09:00Albert Speer was absent from the bunker but was later captured in the northern German city of
09:04Flensburg by the Americans. Martin Bormann and Josef Goebbels were with Hitler in the
09:08bunker until his death. Bormann stayed long enough to settle Hitler's affairs, then disappeared.
09:13It's generally believed today that the Soviets discovered his body and buried him after he
09:16chewed on a cyanide capsule. Goebbels' story is particularly chilling.
09:20For the deeply fanatical Goebbels and his wife Magda, escape doesn't even enter their minds.

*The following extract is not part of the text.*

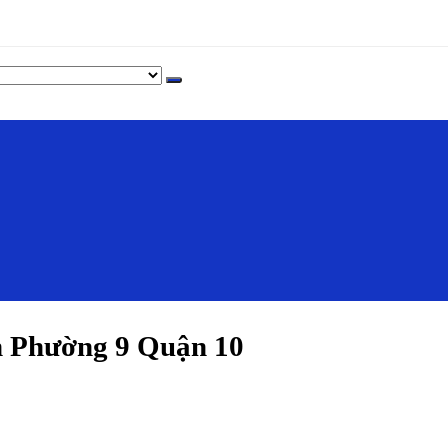
 Phường 9 Quận 10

09:26Together, he and his wife Magda poisoned their six children with cyanide before the couple took
09:31their own lives. A post-mortem showed the oldest child put up a fight before chomping
09:35down on the capsule. Following the war, the International Military Tribunal convened in
09:39Nuremberg, Germany, to try Nazi leaders for war crimes, crimes against peace,
09:43and crimes against humanity.
09:45"'Göring's defense was, I'm here because we lost the war. If we'd won the war,
09:50you would be here in the dock."
09:52Göring was found guilty on all counts and sentenced to death at Nuremberg. The court
09:56denied his request to be executed by firing squad, after which he took his own life to avoid a death
10:00by hanging with what is believed to be a smuggled in cyanide capsule.
10:04Martin Bormann was found guilty in absentia, but was never apprehended. His body was finally
10:09positively identified in 1973. Ruolf Hess survived prison in England, only to be transferred to
10:14Nuremberg, where he was sentenced to life in prison. There, after 40 years in captivity,
10:19he also died by his own hand at the age of 93.

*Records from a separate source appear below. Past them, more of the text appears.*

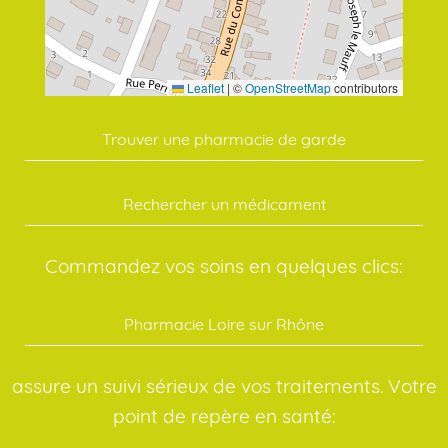
Leaflet
|
©
OpenStreetMap
contributors
Trouver une pharmacie de garde
Rechercher un médicament
Commandez vos soins en quelques clics:
Pharmacie Loire sur Rhône
assure un suivi sérieux de vos traitements. Votre
point de repère en santé: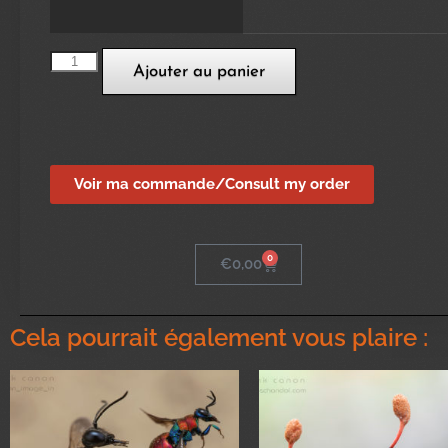
Ajouter au panier
Voir ma commande/Consult my order
0
€
0,00
Cela pourrait également vous plaire :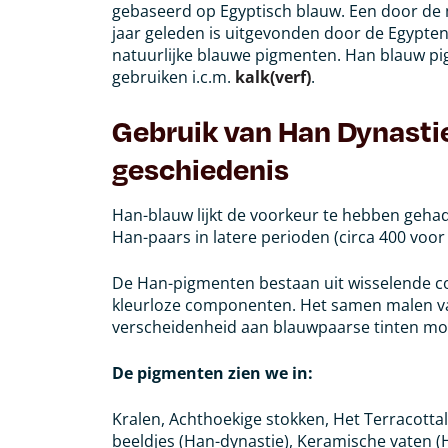
gebaseerd op Egyptisch blauw. Een door de
jaar geleden is uitgevonden door de Egypte
natuurlijke blauwe pigmenten.
Han blauw pig
gebruiken i.c.m.
kalk(verf)
.
Gebruik van Han Dynastie
geschiedenis
Han-blauw lijkt de voorkeur te hebben gehad
Han-paars in latere perioden (circa 400 voor 
De Han-pigmenten bestaan ​​uit wisselende 
kleurloze componenten. Het samen malen v
verscheidenheid aan blauwpaarse tinten mo
De pigmenten zien we in:
Kralen, Achthoekige stokken, Het Terracottal
beeldjes (Han-dynastie), Keramische vaten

10:22This was not without controversy, and there are still some conspiracy theories that say
10:26that Hess was eliminated because he was going to reveal sensitive information
10:29detrimental to the British government. That's almost a whole nother story,
10:33so leave a comment if you want us to break down Hess' time in prison.
10:36Testifying in Nuremberg, Albert Speer claimed to know nothing of Hitler's plans for the Holocaust.
10:40He was sentenced to only 20 years in prison for crimes against humanity,
10:44and afterward retired to England, where he wrote books and made a massive effort to position
10:48himself as, quote, the good Nazi. However, a letter surfaced after his death that proved
10:52his claim was a lie. A 1971 personal letter revealed the ruse.
10:56There is no doubt. I was present as Himmler announced on October 6,
11:001943, that all Jews would be killed. Who would believe me that I suppressed this,
11:04that it would have been easier to have written all of this in my memoirs?